Residents want to limit gas-powered leaf blowers
There was a strong desire for change blowing into town hall during a Huntington Town Board meeting on Jan. 12.
More than a dozen residents spoke out asking the board to reconsider a limit on gas-powered leaf blowers, citing the health problems the blowers can cause. But board members are divided about taking action.
“Lots of people have asthma in Huntington and gas leaf blowers make it worse,” Donald Payne, a Centerport resident said at the meeting. “The particles they release stay in the air for hours.”
Payne also brought up the fact that the town could be losing money by continuing to invest in gas-powered leaf blowers.
“When you pay someone to rake or sweep, most of that money stays on Long Island,” he said. “If you buy gasoline, most of that money leaves Long Island.”
Peter Calcandy, a Halesite resident, said he was concerned with the noise disturbance these blowers continue to have on the community.
“The daily noise from gas-powered leaf blowers that occur nine months out of the year seven days a week and up to 12 hours a day has eroded this wonderful lifestyle,” he said at the meeting.
Bonnie Sager, a Huntington resident, said that residents are not asking for a ban, but merely a restriction during June, July and August.
“There are no leaves in the summer and all gas leaf blowers do is create more emissions and unreasonable levels of noise,” she said at the meeting.
Sager said the town should make the switch to lithium battery blowers, which do not use gasoline, have batteries that can last several years, are recyclable and are much quieter.
She is part of Citizens Appeal for Leafblower Moderation, an organization that wants Heckscher State Park to be used as a model for a green zone, which is an area maintained with zero emission lawn-care equipment. CALM’s goal is to limit the use of commercial gas leaf blowers during the summertime and educate the public about the health hazards gas blowers have.

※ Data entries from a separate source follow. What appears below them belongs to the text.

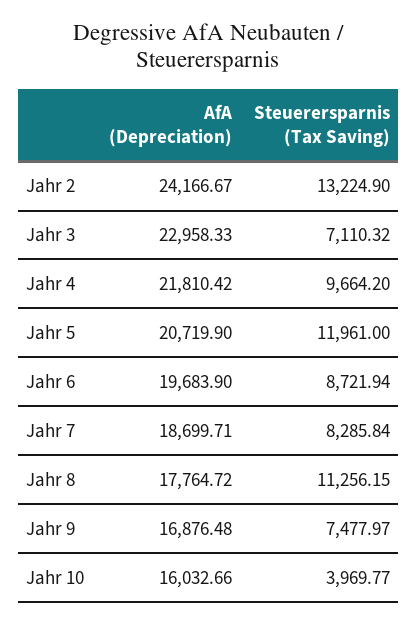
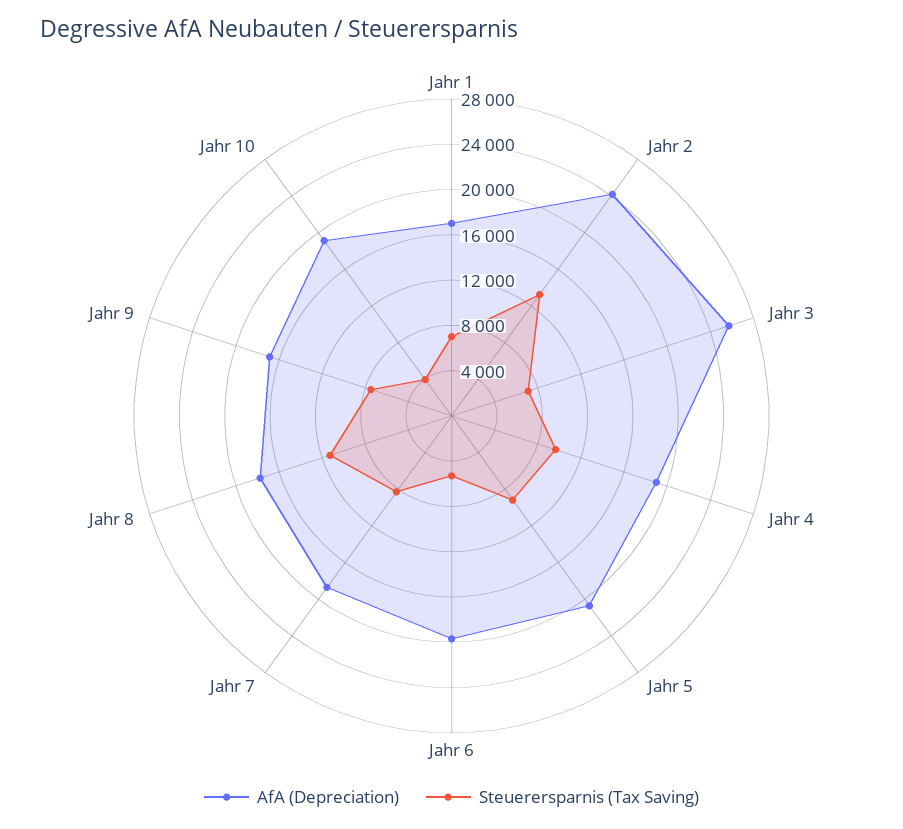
AfA (Depreciation), Jahr 3: 22958.33 -> 26000
AfA (Depreciation), Jahr 4: 21810.42 -> 19000
Steuerersparnis (Tax Saving), Jahr 5: 11961 -> 9000
Steuerersparnis (Tax Saving), Jahr 6: 8721.94 -> 5000
AfA (Depreciation), Jahr 10: 16032.66 -> 19000
AfA (Depreciation), Jahr 1: none -> 17000
Steuerersparnis (Tax Saving), Jahr 1: none -> 7000

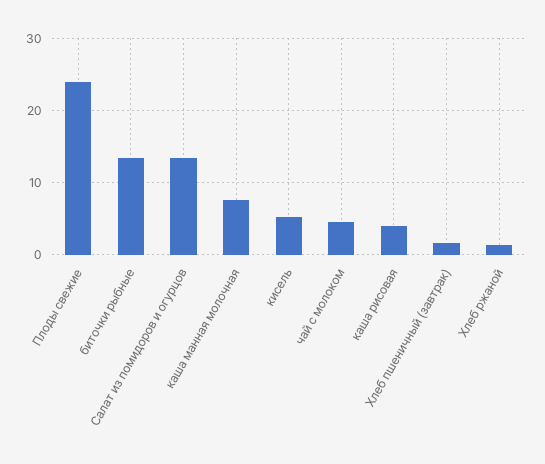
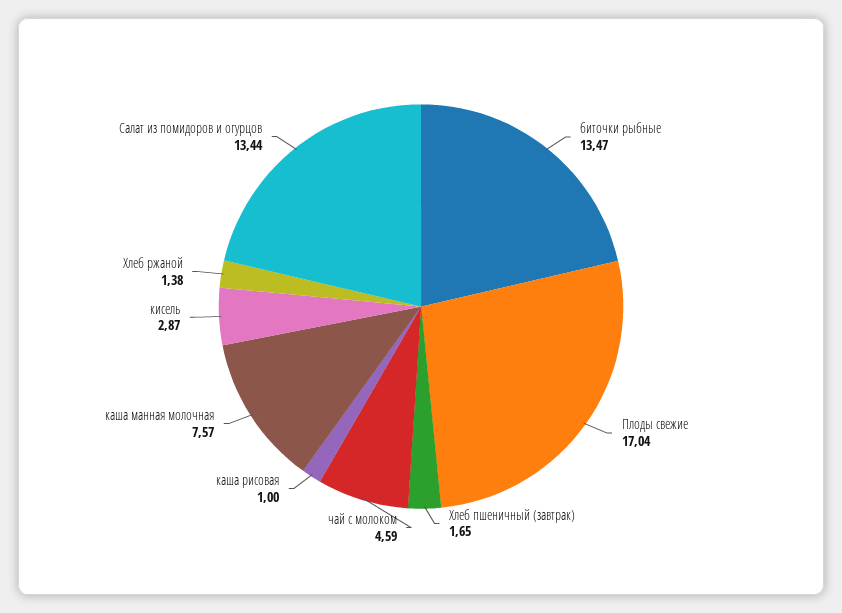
Плоды свежие: 24 -> 17.04
кисель: 5 -> 2.87
каша рисовая: 4 -> 1

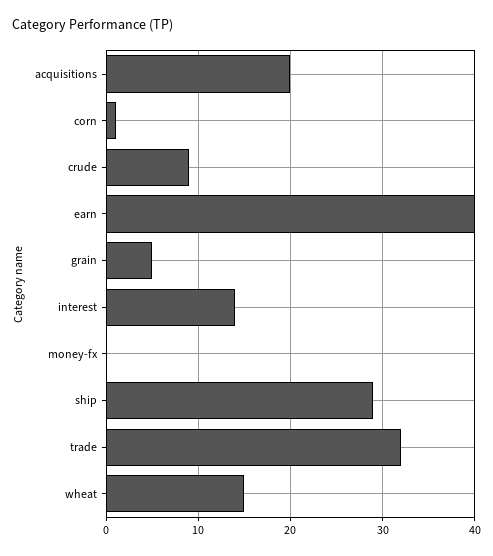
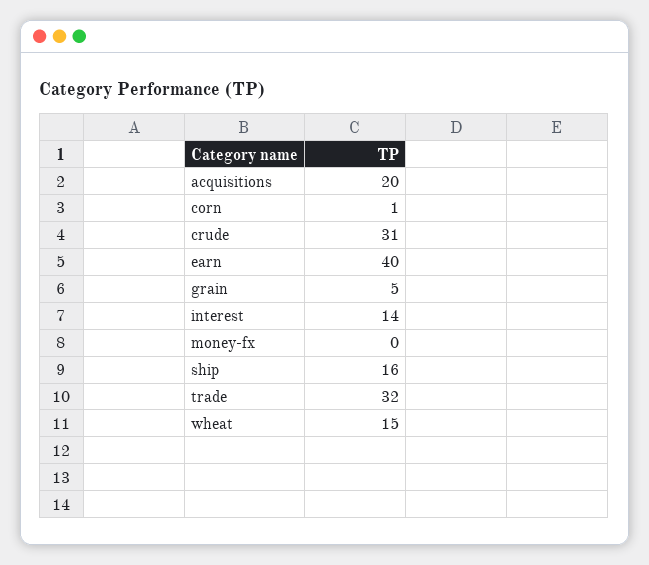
crude: 9 -> 31
ship: 29 -> 16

More than 700 residents have signed a petition asking the town’s board to limit the use of these blowers during the summer months, but this is not the first time this issue has come to the board.
In May 2014, Councilwoman Susan Berland (D) drafted legislation to limit the use of leaf blowers. However, there was not enough support from the board to pass the bill.
Supervisor Frank Petrone (D) said at the meeting last Tuesday that this idea was left open-ended in 2014 because he felt the board needed more information and added that the issue needed to be tackled gradually.
“One of the issues at the time was the fact that it must be, one, phased in or, two, there has to be an educational promotional program that will bring people to an understanding and, number three, there has to be an explanation of the various forms of technology,” he said. “Until then, it’s a project that’s very difficult to examine and implement without doing a full-fledged program.”
He said the town had success when they used an educational program for limiting grass clippings a few years back. The program included teaching residents about mowing fewer times a week and using a specific type of blade to reduce the impact of clippings. Petrone said it was highly successful.
“This is the direction we have to go with,” Petrone said. “We said we would be willing to examine a program and that offer still sits there from my point of view.”
He also said the program would have to focus on educating landscapers and giving them proper direction.
Berland said at the meeting that she is still “absolutely in favor of this,” and that her challenge is convincing the rest of the board to agree.
In a phone interview, she said she would be open to starting with just banning the blowers on Saturdays and Sundays and then working their way up to the entire summer.
Berland said she thinks enforcing this would not be too difficult, because if any resident sees a gas-powered leaf blower in use when it shouldn’t be, they need only take down the name of the landscaping truck or residence and report it to code enforcement.
Some of her fellow councilmembers disagree.
“I think it would be very difficult to enforce,” Councilman Mark Cuthbertson (D) said in a phone interview. “It could be a significant hardship on business. We would need to see if it’s even feasible for our workforce.”
Councilman Gene Cook (I) said he thinks banning the leaf blowers for the summer months would be too much of an abrupt change, but he is open to learning more about the alternatives and seeing if there is a possible way to enforce change.
“I think we would need a slower method to get people used to the idea,” he said in a phone interview.